I did see your post. That was in part what motivated me to get the survey going, actually. I do get that the input symbol (which is in common use, actually) is not well recognized. The gain symbol, I just made up, so I'm not surprised that nobody recognizes it. Schiit uses progressively taller bars, which makes about as much sense as a triangle.
Yeah the Schiit ones totally lost me when I first saw them on some of their gear.
I figured maybe the reason you settled on all-text vs all-icons is due to consistency, which could be an issue I guess. I'm aware you have a psych degree, so maybe there's a rationale there regarding visual consistency that I'm not aware of.
One idea regarding "all text" would be to just change "headphone" to "phone" or "phones", which is commonly seen on many amps that use all-text, which at least keeps all of the words smaller and evenly spaced apart, thus less cluttered. (if you're curious which of those two is most common, it seems to be the plural "phones", i see it on many high-end A/V receivers from top brands on google images.)

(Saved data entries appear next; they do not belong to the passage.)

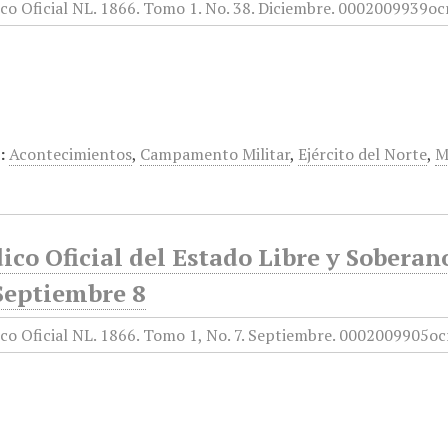
:
Acontecimientos
,
Campamento Militar
,
Ejército del Norte
,
M
ico Oficial del Estado Libre y Sobera
 Septiembre 8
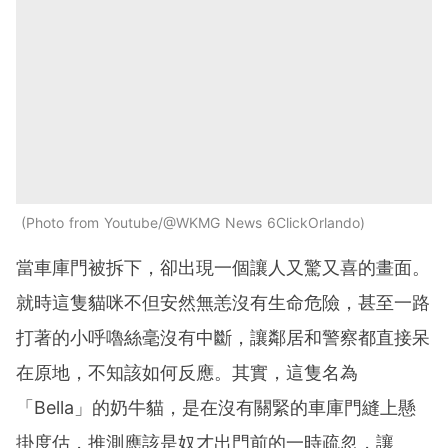
Photo from Youtube/@WKMG News 6ClickOrlando
當車庫門被拆下，卻出現一個讓人又驚又喜的畫面。
就時這隻貓咪不但安然無恙沒有生命危險，甚至一路
打著的小呼嚕絲毫沒有中斷，讓鄰居和警察都直接呆
在原地，不知該如何反應。其實，這隻名為
「Bella」的奶牛貓，是在沒有關緊的車庫門縫上懸
掛度估，推測應該是奴才出門前的一時疏忽，讓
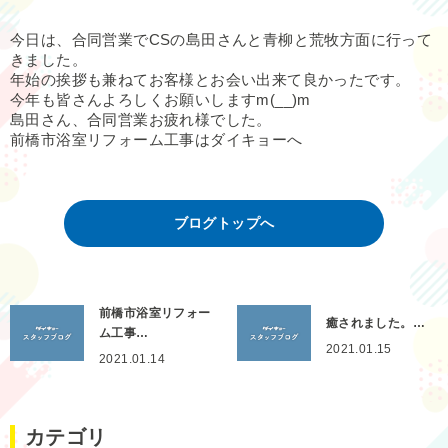
今日は、合同営業でCSの島田さんと青柳と荒牧方面に行って
きました。
年始の挨拶も兼ねてお客様とお会い出来て良かったです。
今年も皆さんよろしくお願いしますm(__)m
島田さん、合同営業お疲れ様でした。
前橋市浴室リフォーム工事はダイキョーへ
ブログトップへ
前橋市浴室リフォー
癒されました。…
ム工事…
2021.01.15
2021.01.14
カテゴリ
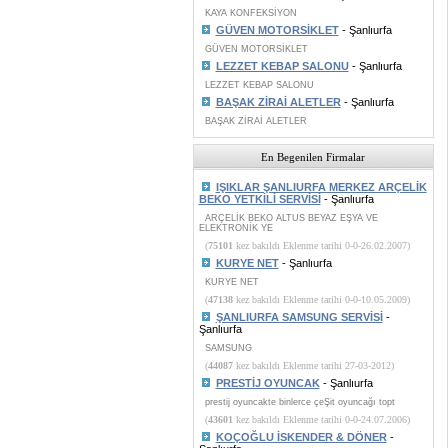
KAYA KONFEKSİYON
GÜVEN MOTORSİKLET
- Şanlıurfa
GÜVEN MOTORSİKLET
LEZZET KEBAP SALONU
- Şanlıurfa
LEZZET KEBAP SALONU
BAŞAK ZİRAİ ALETLER
- Şanlıurfa
BAŞAK ZİRAİ ALETLER
En Begenilen Firmalar
IŞIKLAR ŞANLIURFA MERKEZ ARÇELİK
BEKO YETKİLİ SERVİSİ
- Şanlıurfa
ARÇELİK BEKO ALTUS BEYAZ EŞYA VE
ELEKTRONİK YE
(
75101
kez bakıldı Eklenme tarihi 0-0-26.02.2007)
KURYE NET
- Şanlıurfa
KURYE NET
(
47138
kez bakıldı Eklenme tarihi 0-0-10.05.2009)
ŞANLIURFA SAMSUNG SERVİSİ
-
Şanlıurfa
SAMSUNG
(
44087
kez bakıldı Eklenme tarihi 27-03-2012)
PRESTİJ OYUNCAK
- Şanlıurfa
prestij oyuncakte binlerce çeŞit oyuncağı topt
(
43601
kez bakıldı Eklenme tarihi 0-0-24.07.2006)
KOÇOĞLU İSKENDER & DÖNER
-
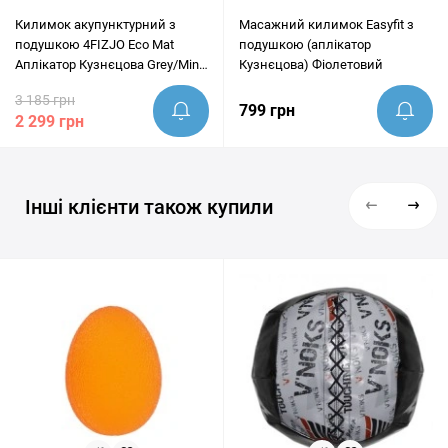
Килимок акупунктурний з
Масажний килимок Easyfit з
подушкою 4FIZJO Eco Mat
подушкою (аплікатор
Аплікатор Кузнєцова Grey/Mint
Кузнєцова) Фіолетовий
(P-5907739312181)
3 185 грн
799 грн
2 299 грн
Інші клієнти також купили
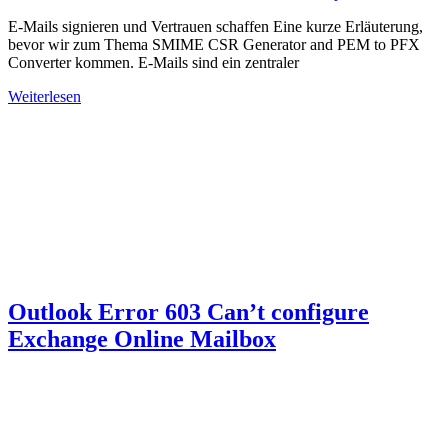
E-Mails signieren und Vertrauen schaffen Eine kurze Erläuterung,
bevor wir zum Thema SMIME CSR Generator and PEM to PFX
Converter kommen. E-Mails sind ein zentraler
Weiterlesen
Outlook Error 603 Can’t configure
Exchange Online Mailbox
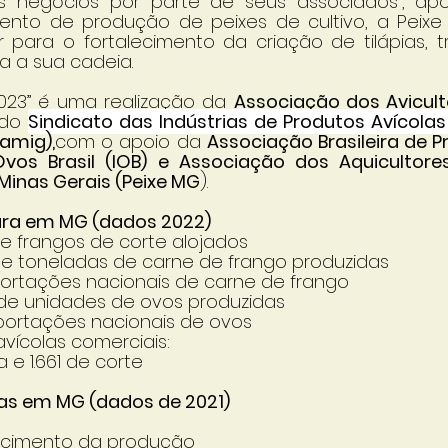
 negócios por parte de seus associados”, apo
nto de produção de peixes de cultivo, a Peixe 
 para o fortalecimento da criação de tilápias, tr
a a sua cadeia.
2023” é uma realização da 
Associação dos Avicult
do 
Sindicato das Indústrias de Produtos Avícolas
amig),
com o apoio da 
Associação Brasileira de P
 Ovos Brasil (IOB) e Associação dos Aquicultor
Minas Gerais (Peixe MG
).
tura em MG (dados 2022)
s de frangos de corte alojados
hões de toneladas de carne de frango produzidas
 exportações nacionais de carne de frango 
hões de unidades de ovos produzidas
 exportações nacionais de ovos 
as avícolas comerciais: 
ra e 1.661 de corte
ias em MG (dados de 2021)
o crescimento da produção 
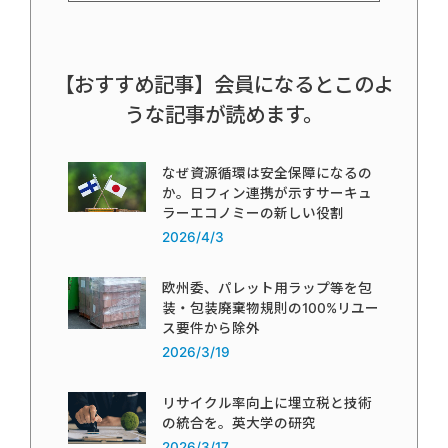
【おすすめ記事】会員になるとこのよ
うな記事が読めます。
なぜ資源循環は安全保障になるの
か。日フィン連携が示すサーキュ
ラーエコノミーの新しい役割
2026/4/3
欧州委、パレット用ラップ等を包
装・包装廃棄物規則の100%リユー
ス要件から除外
2026/3/19
リサイクル率向上に埋立税と技術
の統合を。英大学の研究
2026/3/17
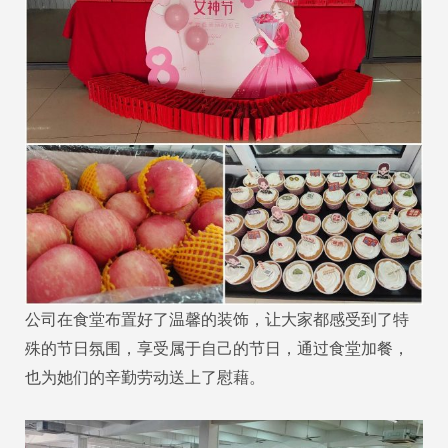
公司在食堂布置好了温馨的装饰，让大家都感受到了特
殊的节日氛围，享受属于自己的节日，通过食堂加餐，
也为她们的辛勤劳动送上了慰藉。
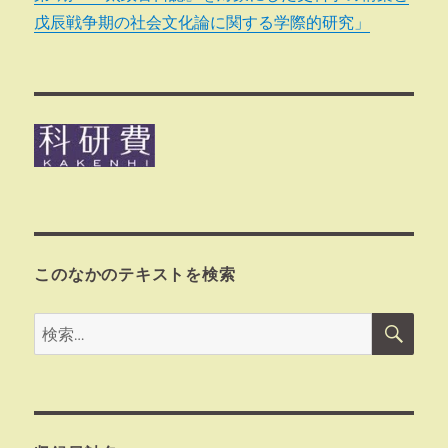
戊辰戦争期の社会文化論に関する学際的研究」
このなかのテキストを検索
検
検
索
索:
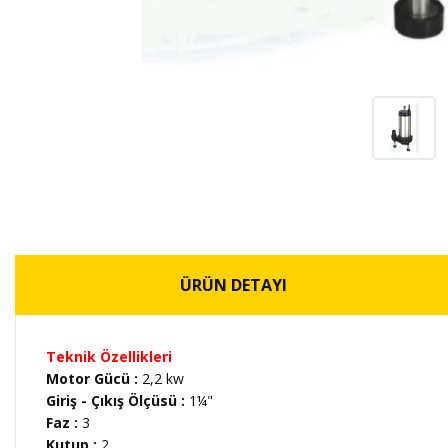
ÜRÜN DETAYI
Teknik Özellikleri
Motor Gücü :
2,2 kw
Giriş - Çıkış Ölçüsü :
1¼"
Faz :
3
Kutup :
2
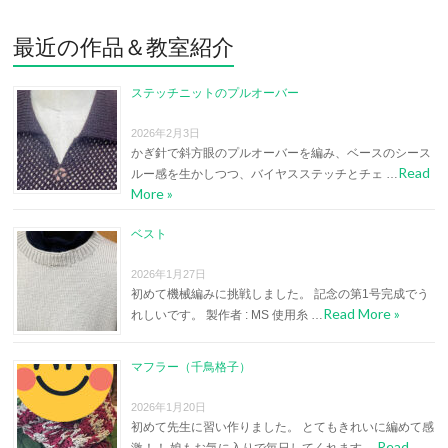
最近の作品＆教室紹介
ステッチニットのプルオーバー
2026年2月3日
かぎ針で斜方眼のプルオーバーを編み、ベースのシース
Read
ルー感を生かしつつ、バイヤスステッチとチェ …
More »
ベスト
2026年1月27日
初めて機械編みに挑戦しました。 記念の第1号完成でう
Read More »
れしいです。 製作者 : MS 使用糸 …
マフラー（千鳥格子）
2026年1月20日
初めて先生に習い作りました。 とてもきれいに編めて感
Read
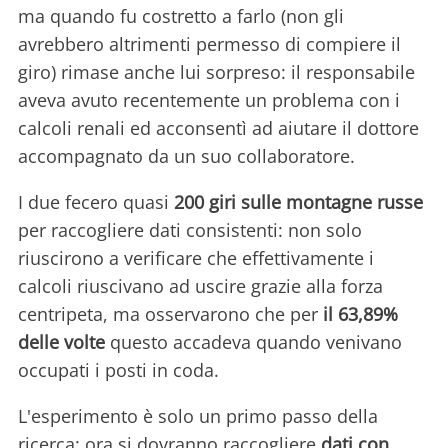
ma quando fu costretto a farlo (non gli
avrebbero altrimenti permesso di compiere il
giro) rimase anche lui sorpreso: il responsabile
aveva avuto recentemente un problema con i
calcoli renali ed acconsentì ad aiutare il dottore
accompagnato da un suo collaboratore.
I due fecero quasi
200 giri sulle montagne russe
per raccogliere dati consistenti: non solo
riuscirono a verificare che effettivamente i
calcoli riuscivano ad uscire grazie alla forza
centripeta, ma osservarono che per
il 63,89%
delle volte
questo accadeva quando venivano
occupati i posti in coda.
L'esperimento è solo un primo passo della
ricerca: ora si dovranno raccogliere
dati con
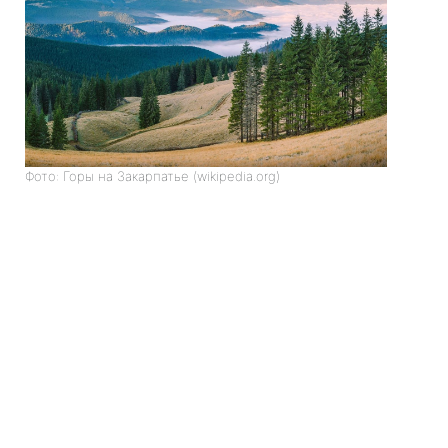
Фото: Горы на Закарпатье (wikipedia.org)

The switches are the latching pushbutton types, so I guess in theory I should accompany them with the "top hat" symbols showing the functionality with the switched depressed and released. I think that would just clutter the front panel, though. I'm a bit more of a "push the buttons until sound comes out" type in that regard. Besides, the "top hat" symbols don't make a lot of sense either. Not to me at least, but I've been wrong before.
Yeah those top hat ones are weird, I think those are also from AV receivers. I think there was a time when most people knew what they were since they were on receivers, but nowadays I'm not sure since they're a bit less commonly seen, and a lot of younger people have basic stereo setups with no receiver, and besides, all functionality is controlled digitally through menus and the remote control nowadays (or you'll have a simple softbutton with icons on the display telling you what you selected). I agree the top hats would probably clutter it up a bit, and honestly it's only the input that would be trial and error, I imagine it would be intuitive to think that depressed gain is low, and pressed in is high.
Based on what you've said about the circuit design being differential even for RCA input though, my *guess* for input would be depressed is XLR in, and pressed is RCA in, but since most users will probably use it with an RCA DAC, the opposite might be just as likely just for depressed being the most "common" use case.